PROBLEM STATEMENT → Before you finish, make sure each line of the records has been retyped exactly.

Structured page parsing data:
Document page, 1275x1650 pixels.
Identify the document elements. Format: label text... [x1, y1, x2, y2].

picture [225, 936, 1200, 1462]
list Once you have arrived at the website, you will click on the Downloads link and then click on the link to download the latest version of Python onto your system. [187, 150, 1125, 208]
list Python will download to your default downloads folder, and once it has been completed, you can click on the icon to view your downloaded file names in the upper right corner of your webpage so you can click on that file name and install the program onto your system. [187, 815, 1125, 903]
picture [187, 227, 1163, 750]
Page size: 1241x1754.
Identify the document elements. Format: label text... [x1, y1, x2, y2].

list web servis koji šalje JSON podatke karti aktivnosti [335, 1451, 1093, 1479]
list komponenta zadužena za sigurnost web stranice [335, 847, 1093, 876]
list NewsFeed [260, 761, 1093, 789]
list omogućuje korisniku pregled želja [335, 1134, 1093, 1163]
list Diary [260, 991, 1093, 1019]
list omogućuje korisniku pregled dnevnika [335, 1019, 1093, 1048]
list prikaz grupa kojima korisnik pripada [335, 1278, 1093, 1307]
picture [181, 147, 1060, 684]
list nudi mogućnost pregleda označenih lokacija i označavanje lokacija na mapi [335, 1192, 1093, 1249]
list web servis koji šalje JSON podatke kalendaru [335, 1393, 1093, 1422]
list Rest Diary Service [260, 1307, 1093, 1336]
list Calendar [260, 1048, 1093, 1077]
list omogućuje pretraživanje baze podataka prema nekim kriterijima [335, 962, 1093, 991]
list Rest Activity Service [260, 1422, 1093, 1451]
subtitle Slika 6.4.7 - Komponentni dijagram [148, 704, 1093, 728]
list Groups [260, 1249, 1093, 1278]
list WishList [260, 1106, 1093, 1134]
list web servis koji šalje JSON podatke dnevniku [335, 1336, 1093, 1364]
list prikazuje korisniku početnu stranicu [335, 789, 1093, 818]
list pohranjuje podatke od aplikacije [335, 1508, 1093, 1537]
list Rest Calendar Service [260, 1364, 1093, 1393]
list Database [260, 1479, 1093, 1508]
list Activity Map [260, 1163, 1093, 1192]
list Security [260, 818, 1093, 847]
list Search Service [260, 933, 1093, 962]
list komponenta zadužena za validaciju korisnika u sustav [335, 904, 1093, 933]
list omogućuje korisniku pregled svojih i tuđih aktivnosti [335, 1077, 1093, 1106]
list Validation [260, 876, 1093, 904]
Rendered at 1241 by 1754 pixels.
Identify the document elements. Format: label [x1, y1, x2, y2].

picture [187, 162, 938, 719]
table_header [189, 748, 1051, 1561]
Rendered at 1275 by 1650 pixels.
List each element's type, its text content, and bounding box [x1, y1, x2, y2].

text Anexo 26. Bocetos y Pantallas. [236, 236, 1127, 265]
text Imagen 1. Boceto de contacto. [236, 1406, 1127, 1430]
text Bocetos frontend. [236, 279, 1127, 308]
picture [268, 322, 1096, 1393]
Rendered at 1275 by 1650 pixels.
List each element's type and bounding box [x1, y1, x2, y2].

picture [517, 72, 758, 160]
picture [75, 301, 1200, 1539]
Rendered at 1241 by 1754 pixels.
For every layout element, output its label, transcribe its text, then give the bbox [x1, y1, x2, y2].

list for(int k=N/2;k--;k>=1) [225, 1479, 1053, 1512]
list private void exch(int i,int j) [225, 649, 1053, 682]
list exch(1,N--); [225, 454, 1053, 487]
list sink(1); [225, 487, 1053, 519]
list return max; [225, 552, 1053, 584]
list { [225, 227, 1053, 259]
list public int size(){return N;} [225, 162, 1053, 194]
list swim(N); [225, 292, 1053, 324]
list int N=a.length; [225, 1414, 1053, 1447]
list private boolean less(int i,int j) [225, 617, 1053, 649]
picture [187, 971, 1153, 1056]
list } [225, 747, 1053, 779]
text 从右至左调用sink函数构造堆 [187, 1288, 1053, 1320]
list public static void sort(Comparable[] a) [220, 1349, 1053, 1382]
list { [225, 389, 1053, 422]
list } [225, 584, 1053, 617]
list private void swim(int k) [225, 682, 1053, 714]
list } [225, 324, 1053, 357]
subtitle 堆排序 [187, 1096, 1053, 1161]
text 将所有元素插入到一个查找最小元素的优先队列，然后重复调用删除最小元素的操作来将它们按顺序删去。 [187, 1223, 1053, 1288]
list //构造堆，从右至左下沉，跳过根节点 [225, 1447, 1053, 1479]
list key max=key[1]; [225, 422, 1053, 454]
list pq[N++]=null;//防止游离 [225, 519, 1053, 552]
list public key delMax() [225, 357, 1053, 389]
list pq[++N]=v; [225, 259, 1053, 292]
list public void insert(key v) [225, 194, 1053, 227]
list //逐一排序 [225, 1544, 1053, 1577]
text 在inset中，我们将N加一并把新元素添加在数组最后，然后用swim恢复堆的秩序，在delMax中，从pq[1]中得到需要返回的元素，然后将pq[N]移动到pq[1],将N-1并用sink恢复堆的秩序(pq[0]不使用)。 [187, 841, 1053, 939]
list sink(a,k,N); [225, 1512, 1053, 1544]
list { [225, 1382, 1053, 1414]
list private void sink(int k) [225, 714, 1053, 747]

EXERCISE RESULT →
Document page, 1275x1650 pixels.
Identify the document elements. Format: label text... [x1, y1, x2, y2].

picture [225, 936, 1200, 1462]
list Once you have arrived at the website, you will click on the Downloads link and then click on the link to download the latest version of Python onto your system. [187, 150, 1125, 208]
list Python will download to your default downloads folder, and once it has been completed, you can click on the icon to view your downloaded file names in the upper right corner of your webpage so you can click on that file name and install the program onto your system. [187, 815, 1125, 903]
picture [187, 227, 1163, 750]
Page size: 1241x1754.
Identify the document elements. Format: label text... [x1, y1, x2, y2].

list web servis koji šalje JSON podatke karti aktivnosti [335, 1451, 1093, 1479]
list komponenta zadužena za sigurnost web stranice [335, 847, 1093, 876]
list NewsFeed [260, 761, 1093, 789]
list omogućuje korisniku pregled želja [335, 1134, 1093, 1163]
list Diary [260, 991, 1093, 1019]
list omogućuje korisniku pregled dnevnika [335, 1019, 1093, 1048]
list prikaz grupa kojima korisnik pripada [335, 1278, 1093, 1307]
picture [181, 147, 1060, 684]
list nudi mogućnost pregleda označenih lokacija i označavanje lokacija na mapi [335, 1192, 1093, 1249]
list web servis koji šalje JSON podatke kalendaru [335, 1393, 1093, 1422]
list Rest Diary Service [260, 1307, 1093, 1336]
list Calendar [260, 1048, 1093, 1077]
list omogućuje pretraživanje baze podataka prema nekim kriterijima [335, 962, 1093, 991]
list Rest Activity Service [260, 1422, 1093, 1451]
subtitle Slika 6.4.7 - Komponentni dijagram [148, 704, 1093, 728]
list Groups [260, 1249, 1093, 1278]
list WishList [260, 1106, 1093, 1134]
list web servis koji šalje JSON podatke dnevniku [335, 1336, 1093, 1364]
list prikazuje korisniku početnu stranicu [335, 789, 1093, 818]
list pohranjuje podatke od aplikacije [335, 1508, 1093, 1537]
list Rest Calendar Service [260, 1364, 1093, 1393]
list Database [260, 1479, 1093, 1508]
list Activity Map [260, 1163, 1093, 1192]
list Security [260, 818, 1093, 847]
list Search Service [260, 933, 1093, 962]
list komponenta zadužena za validaciju korisnika u sustav [335, 904, 1093, 933]
list omogućuje korisniku pregled svojih i tuđih aktivnosti [335, 1077, 1093, 1106]
list Validation [260, 876, 1093, 904]
Rendered at 1241 by 1754 pixels.
Identify the document elements. Format: label [x1, y1, x2, y2].

picture [187, 162, 938, 719]
table_header [189, 748, 1051, 1561]
Rendered at 1275 by 1650 pixels.
List each element's type, its text content, and bounding box [x1, y1, x2, y2].

text Anexo 26. Bocetos y Pantallas. [236, 236, 1127, 265]
text Imagen 1. Boceto de contacto. [236, 1406, 1127, 1430]
text Bocetos frontend. [236, 279, 1127, 308]
picture [268, 322, 1096, 1393]
Rendered at 1275 by 1650 pixels.
List each element's type and bounding box [x1, y1, x2, y2].

picture [517, 72, 758, 160]
picture [75, 301, 1200, 1539]
Rendered at 1241 by 1754 pixels.
For every layout element, output its label, transcribe its text, then give the bbox [x1, y1, x2, y2].

list for(int k=N/2;k--;k>=1) [225, 1479, 1053, 1512]
list private void exch(int i,int j) [225, 649, 1053, 682]
list exch(1,N--); [225, 454, 1053, 487]
list sink(1); [225, 487, 1053, 519]
list return max; [225, 552, 1053, 584]
list { [225, 227, 1053, 259]
list public int size(){return N;} [225, 162, 1053, 194]
list swim(N); [225, 292, 1053, 324]
list int N=a.length; [225, 1414, 1053, 1447]
list private boolean less(int i,int j) [225, 617, 1053, 649]
picture [187, 971, 1153, 1056]
list } [225, 747, 1053, 779]
text 从右至左调用sink函数构造堆 [187, 1288, 1053, 1320]
list public static void sort(Comparable[] a) [220, 1349, 1053, 1382]
list { [225, 389, 1053, 422]
list } [225, 584, 1053, 617]
list private void swim(int k) [225, 682, 1053, 714]
list } [225, 324, 1053, 357]
subtitle 堆排序 [187, 1096, 1053, 1161]
text 将所有元素插入到一个查找最小元素的优先队列，然后重复调用删除最小元素的操作来将它们按顺序删去。 [187, 1223, 1053, 1288]
list //构造堆，从右至左下沉，跳过根节点 [225, 1447, 1053, 1479]
list key max=key[1]; [225, 422, 1053, 454]
list pq[N++]=null;//防止游离 [225, 519, 1053, 552]
list public key delMax() [225, 357, 1053, 389]
list pq[++N]=v; [225, 259, 1053, 292]
list public void insert(key v) [225, 194, 1053, 227]
list //逐一排序 [225, 1544, 1053, 1577]
text 在inset中，我们将N加一并把新元素添加在数组最后，然后用swim恢复堆的秩序，在delMax中，从pq[1]中得到需要返回的元素，然后将pq[N]移动到pq[1],将N-1并用sink恢复堆的秩序(pq[0]不使用)。 [187, 841, 1053, 939]
list sink(a,k,N); [225, 1512, 1053, 1544]
list { [225, 1382, 1053, 1414]
list private void sink(int k) [225, 714, 1053, 747]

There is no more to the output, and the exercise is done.